UN Expresses ‘Deep Shock’ at Scale of Executions in Egypt

UN Expresses ‘Deep Shock’ at Scale of Executions in Egypt

The Office of the UN High Commissioner for Human Rights (OHCHR) expressed its “deep shock” after 20 people were reported to have been executed in Egypt since last week.

The OHCHR also raised concerns that due process and fair trial guarantees did not appear to have been followed.

The UN statement cited the case of five men who had been sentenced on January 2 to death by an Egyptian military court and who were hanged in Alexandria. Four of them had been convicted for an explosion near a stadium in Kafr al-Sheikh on 15 April 2015 that killed three military recruits and injured two others.

“We understand the defendants were tried by military judges on the basis of legislation that refers cases of destruction of public property to military courts and in view of the victims being from the Egyptian Military Academy,” OHCHR spokesperson Liz Throssell told reporters at the regular news briefing in Geneva.

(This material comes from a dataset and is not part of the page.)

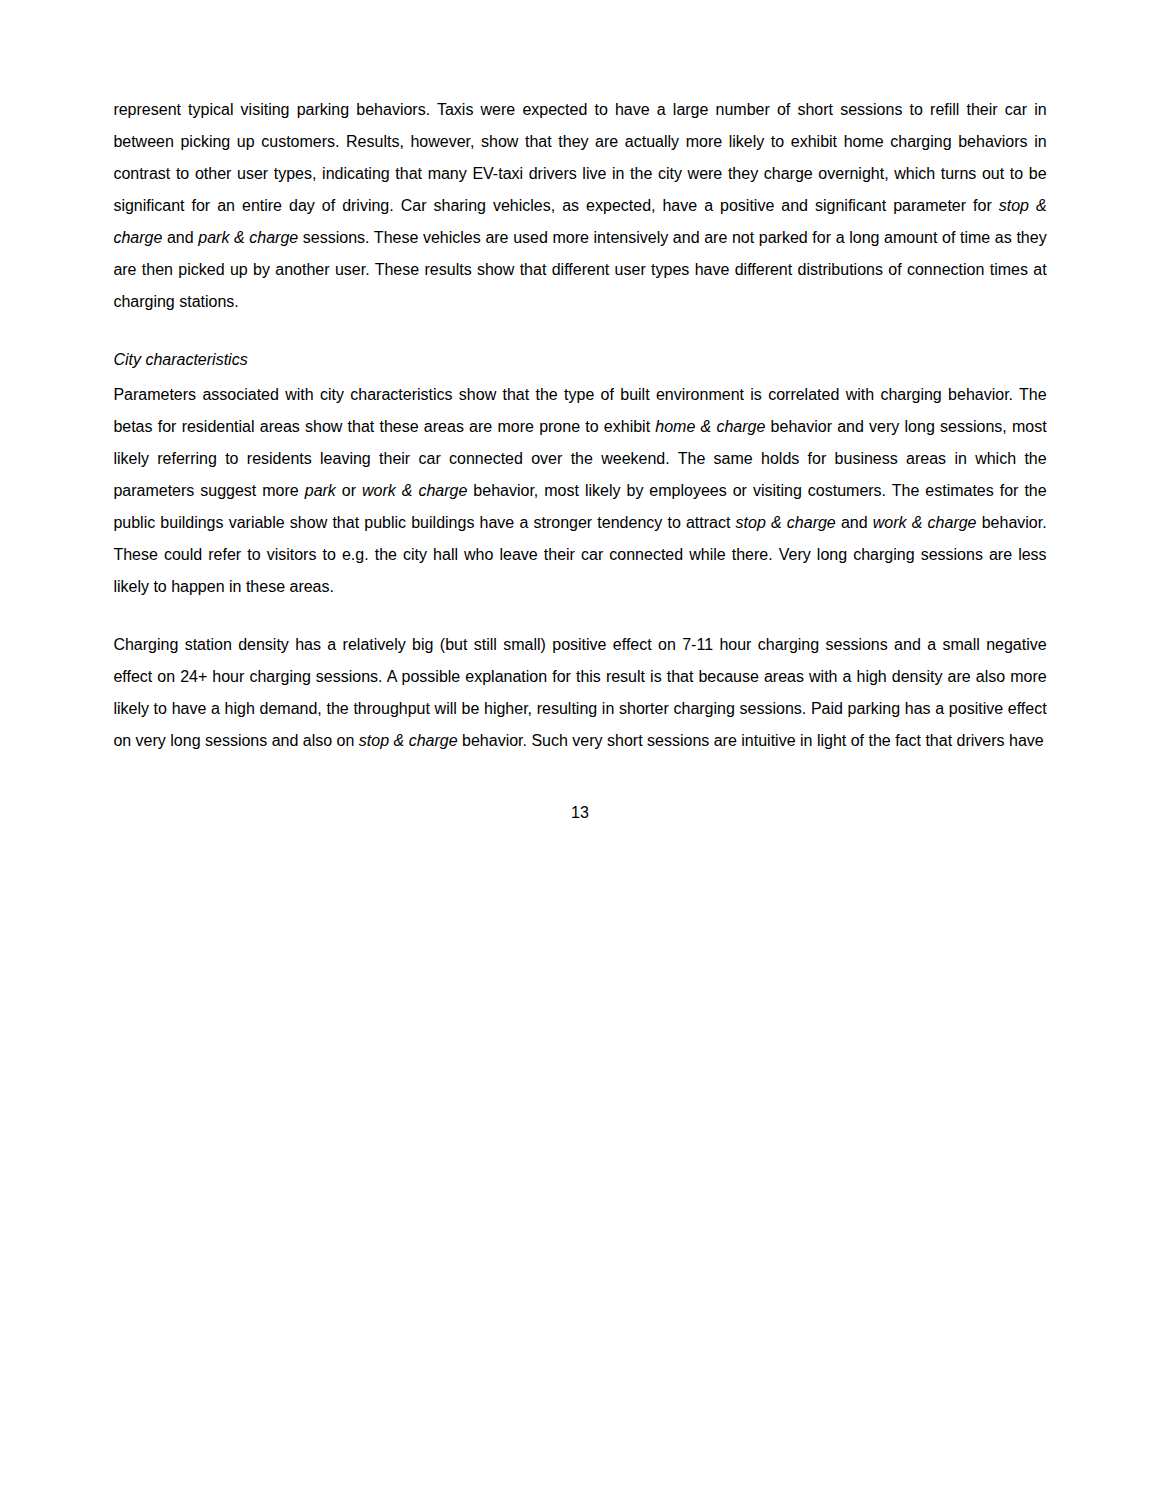represent typical visiting parking behaviors. Taxis were expected to have a large number of short sessions to refill their car in between picking up customers. Results, however, show that they are actually more likely to exhibit home charging behaviors in contrast to other user types, indicating that many EV-taxi drivers live in the city were they charge overnight, which turns out to be significant for an entire day of driving. Car sharing vehicles, as expected, have a positive and significant parameter for stop & charge and park & charge sessions. These vehicles are used more intensively and are not parked for a long amount of time as they are then picked up by another user. These results show that different user types have different distributions of connection times at charging stations.
City characteristics
Parameters associated with city characteristics show that the type of built environment is correlated with charging behavior. The betas for residential areas show that these areas are more prone to exhibit home & charge behavior and very long sessions, most likely referring to residents leaving their car connected over the weekend. The same holds for business areas in which the parameters suggest more park or work & charge behavior, most likely by employees or visiting costumers. The estimates for the public buildings variable show that public buildings have a stronger tendency to attract stop & charge and work & charge behavior. These could refer to visitors to e.g. the city hall who leave their car connected while there. Very long charging sessions are less likely to happen in these areas.
Charging station density has a relatively big (but still small) positive effect on 7-11 hour charging sessions and a small negative effect on 24+ hour charging sessions. A possible explanation for this result is that because areas with a high density are also more likely to have a high demand, the throughput will be higher, resulting in shorter charging sessions. Paid parking has a positive effect on very long sessions and also on stop & charge behavior. Such very short sessions are intuitive in light of the fact that drivers have
13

“Civilians should only be tried in military or special courts in exceptional cases,” she continued.

OHCHR also urged Egypt to uphold its commitments under Article 14 of the International Covenant on Civil and Political Rights, to which it is a State party.

She also stressed the need for a fair and public hearing by a competent, independent and impartial tribunal.

“In cases of capital punishment, trials must meet the highest standards of fairness and due process. Reports also indicated that the prisoners who were executed may have been subjected to initial enforced disappearance and torture before being tried,” she asserted.